## Job
Quote every line of the entries below word for word, leaving out the pictures.

Data provided below:

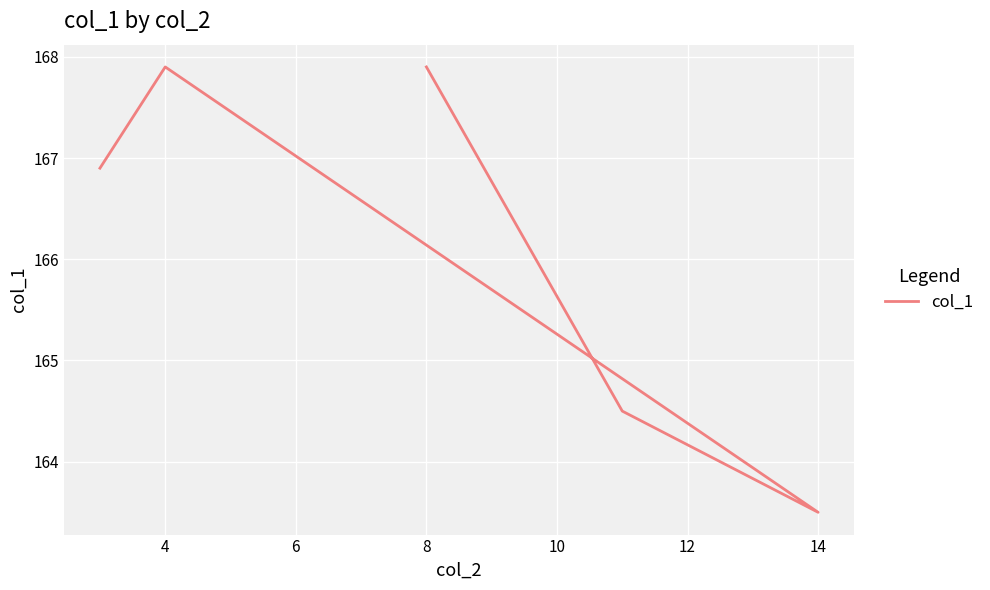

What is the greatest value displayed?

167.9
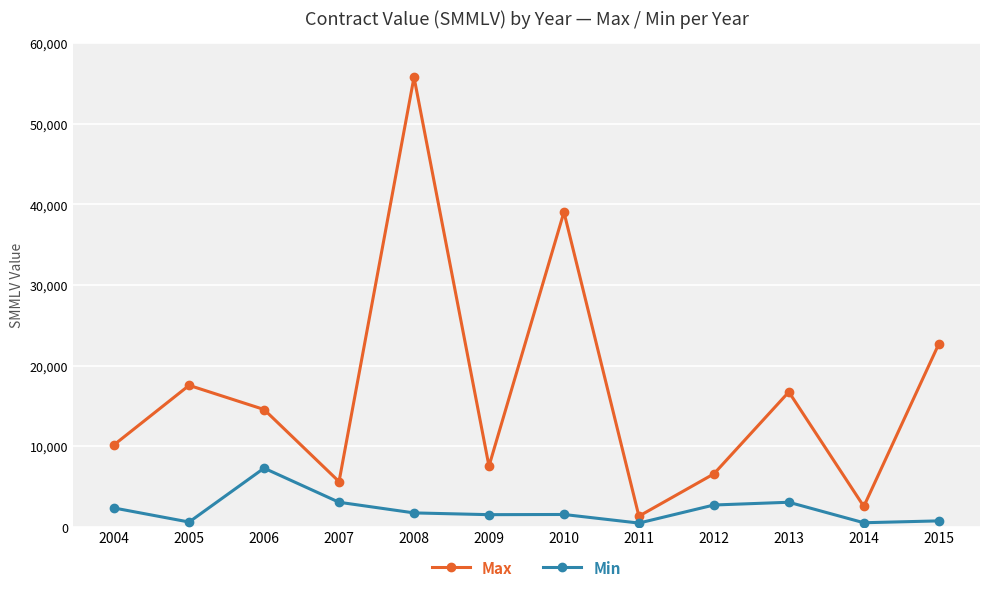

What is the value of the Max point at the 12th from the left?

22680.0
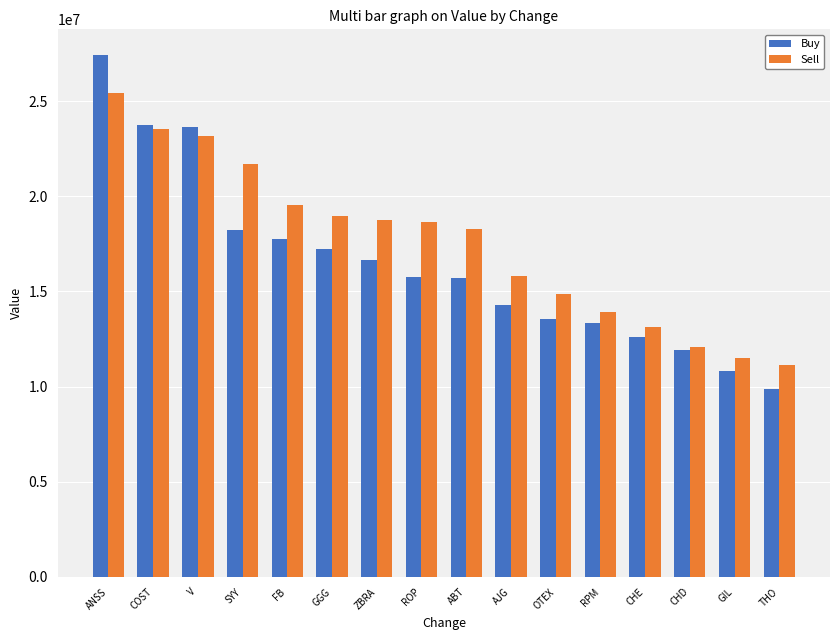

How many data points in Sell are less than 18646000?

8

End of Data provided.

## Response to the exercise
What is the greatest value displayed?

167.9

What is the value of the Max point at the 12th from the left?

22680.0

How many data points in Sell are less than 18646000?

8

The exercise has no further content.